## Direction A:
Copy everything in the forum comments from "On the topic" down to "Precisely the reverse!".
## Direction B:
Pick up the forum comments on dark stars and the galaxy and continue them from their final sentence.

# start of Quoted passage

He finally solved the problem by writing both words on the board at the beginning of each lecture and pointing to one or the other. Like I said, he was a pretty good teacher.

#27 ::: pericat ::: (view all by) ::: August 18, 2005, 02:46 AM:

Pay no attention to the heathen, Piscusfische. It's dark at night because that's when all the dark stars come out. (You can't see them because they're dark.) They radiate all the darkness around us, and without them we would never have discovered fire and stuff, or learnt to put coals in the stockings of bad children on Christmas eve. So you see dark stars are very important.

They don't work during daytime because every morning Fenris eats them. Then each evening he gets Grumbly Tummy, and out pop the dark stars, no worse for wear.

The One True Faith holds that someday Iams will introduce a new line of Premium Fenris Kibble, and on that day, all will be dark forever. Or at least until Ilmarinen forges a new Sampo.

#28 ::: Niall McAuley ::: (view all by) ::: August 18, 2005, 06:14 AM:

The reason the Andromeda galaxy looks different in photos is that only the core is bright enough to be seen with the naked eye. The whole galaxy is actually more than three degrees across, much wider than the full moon, as this comparison shows.

On the topic of this thread: The Andromeda Galaxy and the Milky Way go into a pub and order two pints. "Here's yours", says the barman to the Andromeda galaxy, "but I'm not serving him, he's barred".

#29 ::: Stefan Kapusniak ::: (view all by) ::: August 18, 2005, 07:32 AM:

Pincusfiche, in addition to pericat's very astute warning against Heathens and their denial of Fenris' Grumbly Tummy and the Dark Stars, you should also be on your guard against all those preaching a faith they call 'Thermodynamics'.

This, amongst other things, goes so far as to deny the coming Fimbulwinter by insisting that heat will always pass from the that which is hotter to that which is colder, when we of the one true Faith know that it is cold which moves, and indeed passes from that which is colder to that which hotter. Precisely the reverse!

The passing of Flu rather than Cold is, of course, still a matter of intense theological debate.

#30 ::: Aconite ::: (view all by) ::: August 18, 2005, 08:07 AM:

Good gentles, I have here a deed of property that clearly and distinctly states, in part, "located in a standard spiral galaxy." Since it is now clear I did not receive what I paid for, I am looking for a lawyer (or barrister, or barrista, whichever may be appropriate) experienced in property law, advertising law, astrophysics, and consumer relations to file lawsuits and complaints on my behalf. If you are such an entity, please contact me before tort reform takes place.

# end of Quoted passage
# start of Recorded information

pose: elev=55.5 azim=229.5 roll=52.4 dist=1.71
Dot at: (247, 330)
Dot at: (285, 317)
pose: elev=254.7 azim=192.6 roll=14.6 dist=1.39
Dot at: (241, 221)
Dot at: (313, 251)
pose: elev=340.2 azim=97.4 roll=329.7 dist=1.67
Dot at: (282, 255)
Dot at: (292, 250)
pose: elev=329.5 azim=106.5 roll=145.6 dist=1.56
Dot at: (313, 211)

# end of Recorded information

## Exercise output A:
On the topic of this thread: The Andromeda Galaxy and the Milky Way go into a pub and order two pints. "Here's yours", says the barman to the Andromeda galaxy, "but I'm not serving him, he's barred".

#29 ::: Stefan Kapusniak ::: (view all by) ::: August 18, 2005, 07:32 AM:

Pincusfiche, in addition to pericat's very astute warning against Heathens and their denial of Fenris' Grumbly Tummy and the Dark Stars, you should also be on your guard against all those preaching a faith they call 'Thermodynamics'.

This, amongst other things, goes so far as to deny the coming Fimbulwinter by insisting that heat will always pass from the that which is hotter to that which is colder, when we of the one true Faith know that it is cold which moves, and indeed passes from that which is colder to that which hotter. Precisely the reverse!

## Exercise output B:
#31 ::: John M. Ford ::: (view all by) ::: August 18, 2005, 08:10 AM:

Well, if you pare down Thermodynamics to:

1. You can't win.
2. You can't even break even.
3. You can't get out of the game.

. . . a very wide variety of philosophies, by no means all of them secular, have already assimilated it, at least for what happens here on Middle-Earth.*

*Or, to borrow another illustration, "while the bird is flying through the rafters and thinks the whole world's warm and smells like le Spam de le sanglier roti."

#32 ::: Serge ::: (view all by) ::: August 18, 2005, 09:23 AM:

"Sampo! Ask for it by name!"

#33 ::: Serge ::: (view all by) ::: August 18, 2005, 09:26 AM:

Hey, John M., what is this comment about spam made from roasted boar?

#34 ::: Richard Brandt ::: (view all by) ::: August 18, 2005, 10:18 AM:

Oh, well. Now everything makes sense, then.

#35 ::: Stefan Kapusniak ::: (view all by) ::: August 18, 2005, 11:30 AM:

Serge...

...well, when Obelix threatens you with a Menhir then you put what he says into your industrially processed meats.

Umm, what were we talking about again? Oh, barred spiral galaxies. Tasty, tasty, fried in boar-fat, barred spiral galaxies. Mmmmmmmmmm.

Sorry, I need to go eat.

#36 ::: Serge ::: (view all by) ::: August 18, 2005, 11:46 AM:

Obelix... Goodness, that's a real blast from the past. (And probably one of the reasons why I have no problem with Lyndsey Davis's Falco mystery series set in Ancient Rome.)

#37 ::: Michelle ::: (view all by) ::: August 18, 2005, 12:35 PM:

The question in my mind is, is it a Milky Way Dark, or a Milky Way Light?

Dark. That was a silly question. Light Milky Ways pale in comparision.

And does the Bar at the Center of the Galaxy serve pan-galactic gargle blasters?

It better.

And no, I feel no need to appolygize.

#38 ::: Mark Wise ::: (view all by) ::: August 18, 2005, 12:59 PM:

The universe is jam-packed with darkons.

Stars are just efficient darkon annihilators.

#39 ::: Jonathan Vos Post ::: (view all by) ::: August 18, 2005, 01:10 PM:

===================
The Converse of Making Light
===================

You ask: "What goes faster than light?"
I know, sure as day follows night.
It's the inverse of spark,
that old demon Dark,
It always gets there first, alright?

#40 ::: Michelle ::: (view all by) ::: August 18, 2005, 01:18 PM:

The universe is jam-packed with darkons.

Stars are just efficient darkon annihilators.

Are you sure about that now? Even on a starry night, it's dark out.


#41 ::: PiscusFiche ::: (view all by) ::: August 18, 2005, 01:39 PM:

Thanks for the explanations and links, all. :)

(Before I'd read any of your explanations, my brain got busy in that half hour before drifting off to sleep, and decided that it thought the reason was similar to how we can see electron clouds in microscopes but the individual electrons are hard to pull out. The brain didn't get any further than that, being distracted by a shiny dream involving the launch of the Apollo space craft and Paris Hilton's dog, Tinkerbell, doing backflips. In the same dream!)

#42 ::: Beth Meacham ::: (view all by) ::: August 18, 2005, 03:35 PM:

Does this mean that we'll find all the intelligent aliens in the Bar?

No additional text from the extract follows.